“Da che punto guardi il welfare tutto dipendeeeee….”. Viene in mente l’allegra canzone di Jarabe de Palo quando si osserva il welfare italiano. Prendiamo quello che, utilmente, il prof. Cristiano Gori dell’Università Cattolica di Milano definisce “sociale”: l’insieme di interventi pubblici dedicati alle persone con ridotta autonomia (anziani, disabili, bambini piccoli) o in condizione di povertà; i servizi sociali e socio-educativi di titolarità dei Comuni, dei servizi socio-sanitari di titolarità delle Asl e di alcune prestazioni monetarie (invalidità civile e la povertà) di responsabilità statale.
Insomma, la spesa sociale. In Italia è tanta o poca? Difficile dirlo. Si può dire invece con certezza che è molto più bassa della media europea e che è schiacciata sui trasferimenti monetari –soldi, money– che arrivano sui territori in maniera scoordinata. Ci sono i flussi dell’Inps, un gigante indisturbato del welfare italiano, le indennità di accompagnamento, le pensioni di invalidità; poi ci sono i servizi dei Comuni, e ancora quelli socio-sanitari delle Asl. Una babele di risorse che tengono in vita un sistema che andrebbe riformato alla radice, dunque rivoluzionato. In termini di sprechi, di iniquità, di competenze, come ricorda Chiara Saraceno.

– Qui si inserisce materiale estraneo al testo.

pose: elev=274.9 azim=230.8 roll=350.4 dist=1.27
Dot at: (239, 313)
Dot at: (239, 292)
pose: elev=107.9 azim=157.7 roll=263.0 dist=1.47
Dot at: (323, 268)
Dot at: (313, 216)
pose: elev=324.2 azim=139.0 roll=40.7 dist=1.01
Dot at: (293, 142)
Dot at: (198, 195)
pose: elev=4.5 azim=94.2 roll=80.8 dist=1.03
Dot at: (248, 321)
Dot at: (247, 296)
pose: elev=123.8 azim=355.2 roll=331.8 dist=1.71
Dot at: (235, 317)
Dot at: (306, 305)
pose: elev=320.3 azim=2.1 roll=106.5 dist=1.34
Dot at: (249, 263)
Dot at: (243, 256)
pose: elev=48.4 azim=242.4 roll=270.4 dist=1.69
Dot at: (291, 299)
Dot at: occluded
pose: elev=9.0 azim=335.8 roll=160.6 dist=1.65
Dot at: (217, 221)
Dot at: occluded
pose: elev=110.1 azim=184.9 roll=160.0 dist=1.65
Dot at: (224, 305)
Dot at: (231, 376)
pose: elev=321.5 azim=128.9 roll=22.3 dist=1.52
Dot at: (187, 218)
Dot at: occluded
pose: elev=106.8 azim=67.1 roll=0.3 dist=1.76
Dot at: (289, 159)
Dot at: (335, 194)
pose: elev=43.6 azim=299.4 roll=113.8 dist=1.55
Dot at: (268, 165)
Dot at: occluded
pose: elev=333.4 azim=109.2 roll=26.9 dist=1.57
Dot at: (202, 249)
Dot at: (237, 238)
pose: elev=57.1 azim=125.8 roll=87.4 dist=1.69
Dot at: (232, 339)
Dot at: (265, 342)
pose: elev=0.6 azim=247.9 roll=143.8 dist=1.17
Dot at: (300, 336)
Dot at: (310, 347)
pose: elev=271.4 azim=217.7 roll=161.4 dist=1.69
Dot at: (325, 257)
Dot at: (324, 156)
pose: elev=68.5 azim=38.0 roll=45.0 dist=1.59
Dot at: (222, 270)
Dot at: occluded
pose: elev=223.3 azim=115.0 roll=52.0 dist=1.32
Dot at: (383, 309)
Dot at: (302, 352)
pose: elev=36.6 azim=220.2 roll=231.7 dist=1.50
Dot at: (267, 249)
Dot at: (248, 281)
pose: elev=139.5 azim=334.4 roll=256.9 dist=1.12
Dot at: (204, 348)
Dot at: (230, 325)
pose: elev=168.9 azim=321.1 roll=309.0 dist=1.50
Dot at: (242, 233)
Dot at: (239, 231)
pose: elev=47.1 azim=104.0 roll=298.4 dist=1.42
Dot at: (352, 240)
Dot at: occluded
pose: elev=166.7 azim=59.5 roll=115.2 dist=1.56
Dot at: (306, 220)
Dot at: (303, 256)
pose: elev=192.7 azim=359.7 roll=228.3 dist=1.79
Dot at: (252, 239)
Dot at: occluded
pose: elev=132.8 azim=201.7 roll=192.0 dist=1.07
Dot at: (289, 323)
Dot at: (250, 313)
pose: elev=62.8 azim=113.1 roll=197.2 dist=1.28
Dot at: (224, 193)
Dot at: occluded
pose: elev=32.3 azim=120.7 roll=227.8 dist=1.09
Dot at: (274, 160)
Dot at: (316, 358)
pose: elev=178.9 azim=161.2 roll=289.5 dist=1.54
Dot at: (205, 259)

E il terzo settore dovrebbe abbandonare la difesa “per categorie” che lo caratterizza: inutile difendere gli anziani se le politiche per i giovani e le famiglie con bambini piccoli sono a trascurate. Inutile rivendicare solo sostegno alla famiglia se la vulnerabilità attacca soprattutto le famiglie che si disgregano. È come mettere un antifurto potentissimo alle porte e poi dimenticarsi le finestre aperte al piano terra. Non funziona.
L’Irs -Istituto di Ricerca Sociale- di Milano ogni anno presenta delle proposte e delle analisi interessanti, quanto poco comunicate, durante convegni sul welfare. Snocciolano i dati e propongono soluzioni per riorientare la spesa: i ministri o sottosegretari di turno ascoltano, i fissati del welfare si segnano dati su dati sui loro quaderni.
Dunque un mesetto fa l’Irs ha fatto emergere in un convegno che la spesa sociale ammonta a 67 miliardi di euro, il 4,3% del Pil. È iniqua, a detta loro, perché al 40% della popolazione più ricca va un quarto delle risorse disponibili e le famiglie giovani ricevono solo l’11% delle risorse. Tanto o poco? Come si fa a dirlo? Dipende dalle famiglie, da che tipo di sostegni e da tanti altri fattori.
Forse dovremmo capire e far capire una volta per tutte che la contrapposizione generazionale nella spesa sociale è un’operazione molto rischiosa che necessita di approfondimento per evitare di ingenerare disinformazione e luoghi comuni. Anche perché la crisi non chiede la carta d’identità a nessuno, arriva come la primavera di Fabrizio de André, sicura e senza bussare come fumo penetra in ogni fessura. Figuriamoci se non entra dalle finestre spalancate.
Altrettanto sicuramente la spesa sociale è schiacciata sulla popolazione più anziana, ma pure questa caratteristica ha dei motivi storici e demografici. Condividiamo che sia un tema da cominciare a tagliare con l’accetta.
Comunque tutti sono d’accordo che occorrerebbero più soldi, ma tanto non ci sono ed è inutile aspettarli perché non arriveranno.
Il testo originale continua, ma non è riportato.